Khattab Ahmed, Chen Shang-Fu, Wineinger Nathan, Torkamani Ali
Integrative Structural and Computational Biology, Scripps Research, La Jolla, CA, USA.
Scripps Research Translational Institute, La Jolla, California, 92037, USA.
bioRxiv. 2024 Jul 16:2024.07.11.603165. doi: 10.1101/2024.07.11.603165.
The All of Us (AoU) Research Program provides a comprehensive genomic dataset to accelerate health research and medical breakthroughs. Despite its potential, researchers face significant challenges, including high costs and inefficiencies associated with data extraction and analysis. AoUPRS addresses these challenges by offering a versatile and cost-effective tool for calculating polygenic risk scores (PRS), enabling both experienced and novice researchers to leverage the AoU dataset for significant genomic discoveries.
AoUPRS is implemented in Python and utilizes the Hail framework for genomic data analysis. It offers two distinct approaches for PRS calculation: the Hail MatrixTable (MT) and the Hail Variant Dataset (VDS).

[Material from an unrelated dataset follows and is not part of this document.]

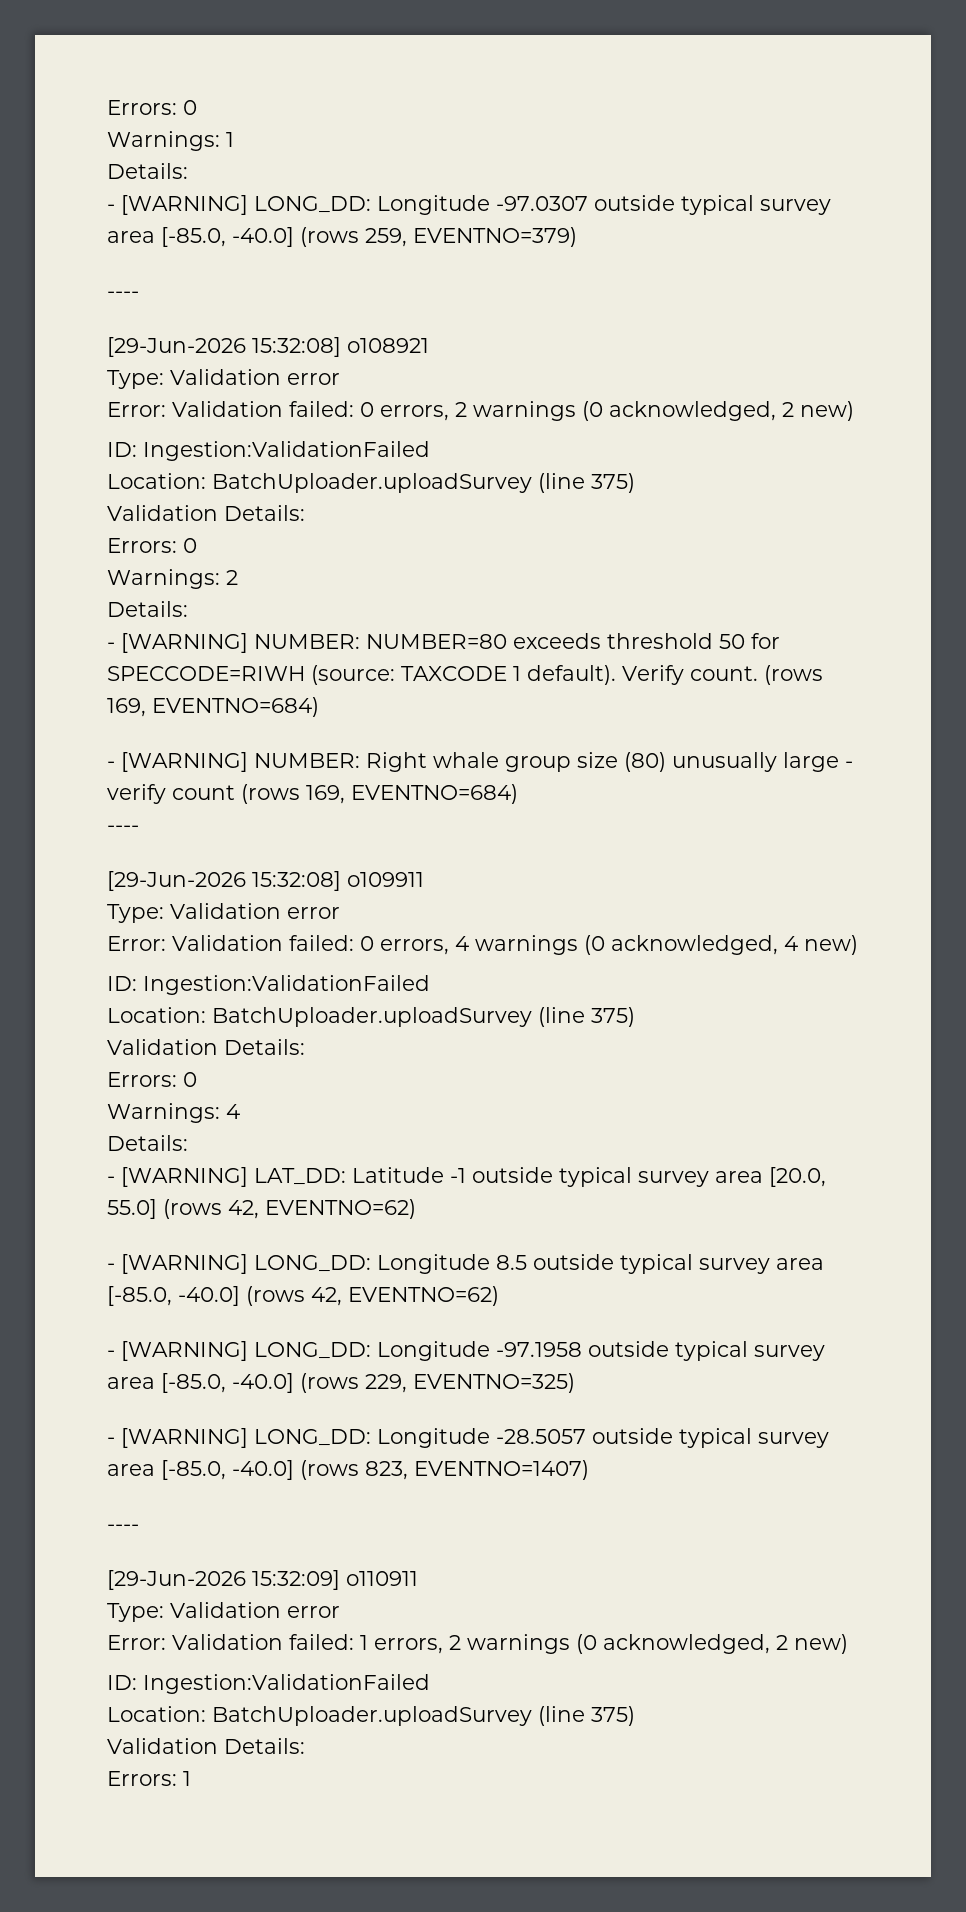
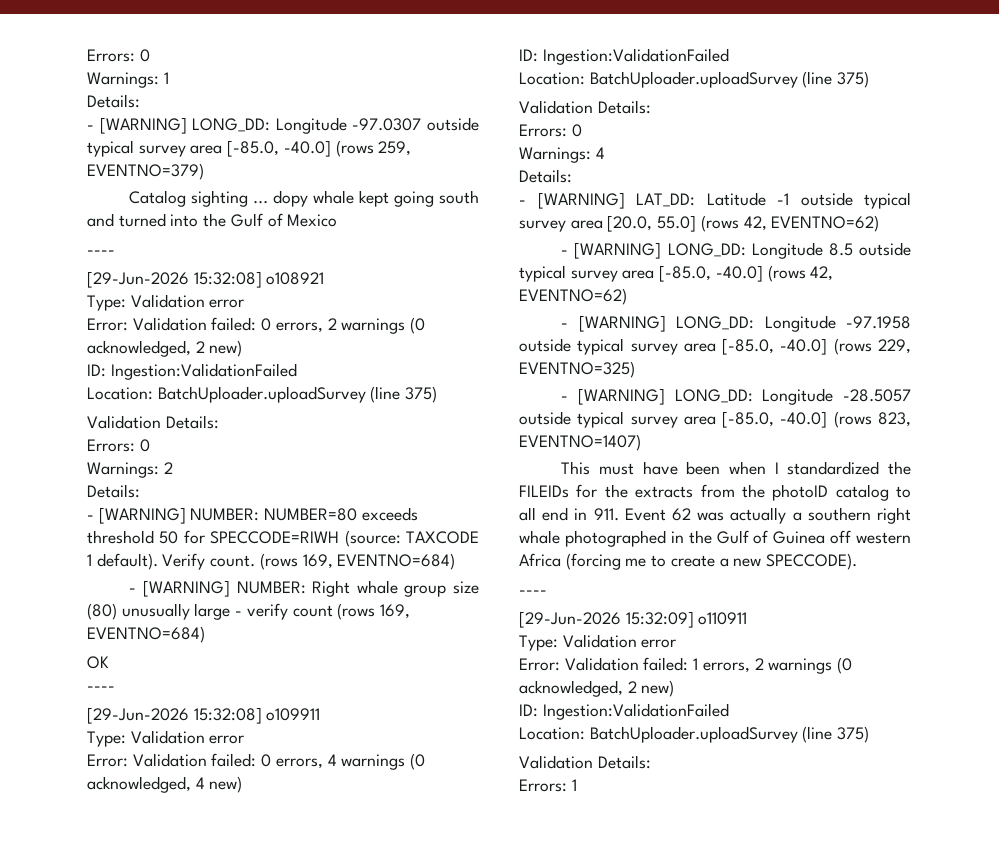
(577, 237) none -> [129,190,480,207] [87,213,338,227] // Catalog sighting ... dopy whale kept going south and turned into the Gulf of Mexico
(518, 794) none -> [87,656,109,669] // OK
(589, 1470) none -> [561,461,911,475] [519,484,911,501] [519,507,911,524] [519,530,911,547] [519,553,858,570] // This must have been when I standardized the FILEIDs for the extracts from the photoID catalog to all end in 911. Event 62 was actually a southern right whale photographed in the Gulf of Guinea off western Africa (forcing me to create a new SPECCODE).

The MT approach provides a dense representation of genotype data, while the VDS approach offers a sparse representation, significantly reducing computational costs. In performance evaluations, the VDS approach demonstrated a cost reduction of up to 99.51% for smaller scores and 85% for larger scores compared to the MT approach. Both approaches yielded similar predictive power, as shown by logistic regression analyses of PRS for coronary artery disease, atrial fibrillation, and type 2 diabetes. The empirical cumulative distribution functions (ECDFs) for PRS values further confirmed the consistency between the two methods.
AoUPRS is a versatile and cost-effective tool that addresses the high costs and inefficiencies associated with PRS calculations using the AoU dataset. By offering both dense and sparse data processing approaches, AoUPRS allows researchers to choose the approach best suited to their needs, facilitating genomic discoveries. The tool's open-source availability on GitHub, coupled with detailed documentation and tutorials, ensures accessibility and ease of use for the scientific community.
“我们所有人”(AoU)研究计划提供了一个全面的基因组数据集,以加速健康研究和医学突破。尽管具有潜力,但研究人员面临重大挑战,包括与数据提取和分析相关的高成本和低效率。AoUPRS通过提供一种通用且经济高效的工具来计算多基因风险评分(PRS),使经验丰富和新手研究人员都能够利用AoU数据集进行重大的基因组发现。
AoUPRS用Python实现,并利用Hail框架进行基因组数据分析。它提供了两种不同的PRS计算方法:Hail矩阵表(MT)和Hail变异数据集(VDS)。MT方法提供了基因型数据的密集表示,而VDS方法提供了稀疏表示,显著降低了计算成本。在性能评估中,与MT方法相比,VDS方法对于较小评分显示成本降低高达99.51%,对于较大评分降低85%。两种方法产生了相似的预测能力,如对冠状动脉疾病、心房颤动和2型糖尿病的PRS进行逻辑回归分析所示。PRS值的经验累积分布函数(ECDF)进一步证实了两种方法之间的一致性。
AoUPRS是一种通用且经济高效的工具,解决了使用AoU数据集进行PRS计算时的高成本和低效率问题。通过提供密集和稀疏数据处理方法,AoUPRS允许研究人员选择最适合其需求的方法,促进基因组发现。该工具在GitHub上的开源可用性,加上详细的文档和教程,确保了科学界能够访问并易于使用。